Fosca desolación. Fondo de hoguera

que estampa su amarilla vestidura

en un pobre ramaje de arboledas.

Polvaredas.

Es el sur.

Rígidas líneas, rojas carreteras

bostezando su tedio en el silencio

de los montes oscuros que bordean.

Sol que tuesta.

Es el sur.

Árboles quietos. Niños que contemplan

con los lívidos ojos y los vientres

al viento, como cruces de pobreza.

Hambre negra.

Sol que tuesta.

Cañas secas.

Agua muerta.

El Sur!

Insufrible vacío que se incendia!

CARTA A JULIO CORREA

Julio: vuelvo a escribirte ahora, madurado

en este oficio amargo de recordar mi tierra,

llena de estragos hondos y un sino desolado,

la que dejó mi vida tendida en su costado

izando hasta su cielo las sombras de la guerra.

Te recuerdo plantado como un árbol frondoso

ante el nivel caliente de un crepúsculo abierto,

árbol antiguo, agreste; ramaje poderoso

de empurpurada tierra, de polvo fragoroso

resumiendo el silencio del paisaje desierto.

Cuando imagino, Julio, que allí la vida tiene

un telón de sombrío derrumbe oscurecido,

que es una rosa ardiente la pasión y sostiene

el corazón su rama de espinos, se me viene

la voz en hondo trueno de pasión encendido.

Has conocido siempre la vida más amarga

y su sabor amargo lo llevaste prendido

como algo que en la ciega soledad nos descarga

una dura tristeza, una tristeza larga

arándonos el pulso y el puño decidido.

Has conocido al hombre cuando enseñó el severo

reverso de su sangre poderosa y bravía,

que luego se hizo llama de fuego y sol señero,

torrentera boreal, remanso verdadero,

abriendo por los montes rayos de valentía.

Todo fue un tiempo clara severidad, tranquilo

beso del esplendor en la luz mañanera,

de roja claridad acostada en el filo

de la tarde, del limpio albor llevando en vilo

el amor, la mies clara, el sol, la primavera.
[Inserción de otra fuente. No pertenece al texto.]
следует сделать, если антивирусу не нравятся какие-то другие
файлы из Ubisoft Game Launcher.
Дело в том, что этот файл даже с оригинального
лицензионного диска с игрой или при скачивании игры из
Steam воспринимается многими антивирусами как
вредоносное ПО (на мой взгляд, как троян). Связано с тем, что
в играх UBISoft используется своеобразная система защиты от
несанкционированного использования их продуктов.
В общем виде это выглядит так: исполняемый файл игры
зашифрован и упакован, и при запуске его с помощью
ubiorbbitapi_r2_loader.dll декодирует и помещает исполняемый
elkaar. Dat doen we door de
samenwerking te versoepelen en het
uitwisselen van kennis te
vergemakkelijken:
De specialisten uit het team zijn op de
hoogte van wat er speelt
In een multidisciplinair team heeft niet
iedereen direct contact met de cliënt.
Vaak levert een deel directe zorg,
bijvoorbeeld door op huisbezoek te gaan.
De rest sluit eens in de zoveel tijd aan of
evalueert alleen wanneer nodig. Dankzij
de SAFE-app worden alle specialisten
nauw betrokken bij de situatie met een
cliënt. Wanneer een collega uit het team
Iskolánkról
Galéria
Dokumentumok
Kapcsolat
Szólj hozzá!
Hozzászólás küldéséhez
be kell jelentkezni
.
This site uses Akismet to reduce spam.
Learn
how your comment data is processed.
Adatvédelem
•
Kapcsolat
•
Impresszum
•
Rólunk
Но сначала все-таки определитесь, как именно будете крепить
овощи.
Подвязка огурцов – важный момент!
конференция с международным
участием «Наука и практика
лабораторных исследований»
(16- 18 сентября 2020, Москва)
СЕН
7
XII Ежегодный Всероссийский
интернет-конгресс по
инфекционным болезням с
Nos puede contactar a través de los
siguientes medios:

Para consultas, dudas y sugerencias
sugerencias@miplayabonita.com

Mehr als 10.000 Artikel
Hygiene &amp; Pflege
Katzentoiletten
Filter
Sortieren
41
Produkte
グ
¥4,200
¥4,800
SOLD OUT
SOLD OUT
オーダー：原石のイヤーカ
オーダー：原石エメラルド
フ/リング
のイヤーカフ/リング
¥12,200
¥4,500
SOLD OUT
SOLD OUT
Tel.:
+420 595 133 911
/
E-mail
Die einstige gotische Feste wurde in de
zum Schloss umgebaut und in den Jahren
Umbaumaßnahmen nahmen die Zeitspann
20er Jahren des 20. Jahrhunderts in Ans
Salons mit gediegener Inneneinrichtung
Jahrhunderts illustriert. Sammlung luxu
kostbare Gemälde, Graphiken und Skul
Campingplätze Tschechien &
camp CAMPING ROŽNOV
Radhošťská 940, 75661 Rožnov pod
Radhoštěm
Después... lo que sabemos! Viejo dolor ceñido

al bulbo terrenal que la vida sustenta;

viejo dolor de pueblo castigado y caído,

de pueblo que levanta su ardor amanecido

en la humillada noche como dura tormenta!

Después... lo que sabemos! La libertad vendida,

vendido el cielo claro, vendidas las amigas

albas que demoraban su ramazón florida,

vendido el aire suave, la brisa atardecida,

vendido el corazón, vendidas las espigas!

La libertad, fogosa, reclama nuestra mano,

dulce como los sueños, roja como la brasa

de un tizón que resalta hacia un confín lejano.

La libertad, tan simple como un trigo lozano,

cual la mesa raída y el vino de tu casa.

¿Escucharás también la nueva melodía?